Conclusions relating to going concern
Based on our review procedures, which are less extensive than
those performed in an audit as described in the Basis for
conclusion section of this report, nothing has come to our
attention to suggest that the Directors have inappropriately
adopted the going concern basis of accounting or that the Directors
have identified material uncertainties relating to going concern
that are not appropriately disclosed.
This conclusion is based on the review procedures performed in
accordance with ISRE (UK) 2410, however future events or conditions
may cause the Group to cease to continue as a going concern.

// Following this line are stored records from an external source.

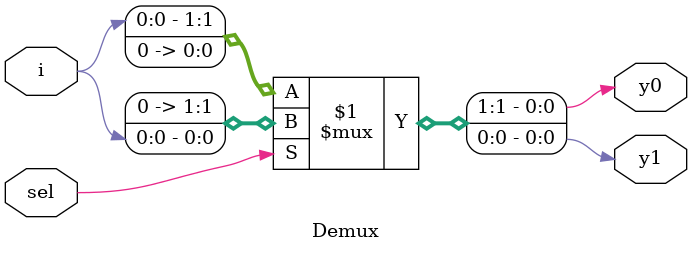
<source format=v>
`timescale 1ns / 1ps

module Demux(
    input sel,
    input i,
    output wire y0, 
    output wire y1
);    
    assign {y0, y1} = sel ? {1'b0, i} : {i, 1'b0};
endmodule

</source>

Responsibilities of Directors
The Directors are responsible for preparing the half-yearly
financial report in accordance with the Disclosure Guidance and
Transparency Rules of the United Kingdom's Financial Conduct
Authority.
In preparing the half-yearly financial report, the Directors are
responsible for assessing the Company's ability to continue as a
going concern, disclosing, as applicable, matters related to going
concern and using the going concern basis of accounting unless the
Directors either intend to liquidate the Company or to cease
operations, or have no realistic alternative but to do so.
Auditor's responsibilities for the review of the financial
information
In reviewing the half-yearly report, we are responsible for
expressing to the Company a conclusion on the condensed set of
financial statement in the half-yearly financial report. Our
conclusion, including our conclusions relating to going concern,
are based on procedures that are less extensive than audit
procedures, as described in the Basis for Conclusion paragraph of
this report.
Use of our report
Our report has been prepared in accordance with the terms of our
engagement to assist the Company in meeting the requirements of the
Disclosure Guidance and Transparency Rules of the United Kingdom's
Financial Conduct Authority and for no other purpose. No person is
entitled to rely on this report unless such a person is a person
entitled to rely upon this report by virtue of and for the purpose
of our terms of engagement or has been expressly authorised to do
so by our prior written consent. Save as above, we do not accept
responsibility for this report to any other person or for any other
purpose and we hereby expressly disclaim any and all such
liability.
Tim Neathercoat
BDO LLP
Chartered Accountants
London, UK
26 July 2023
BDO LLP is a limited liability partnership registered in England
and Wales (with registered number OC305127).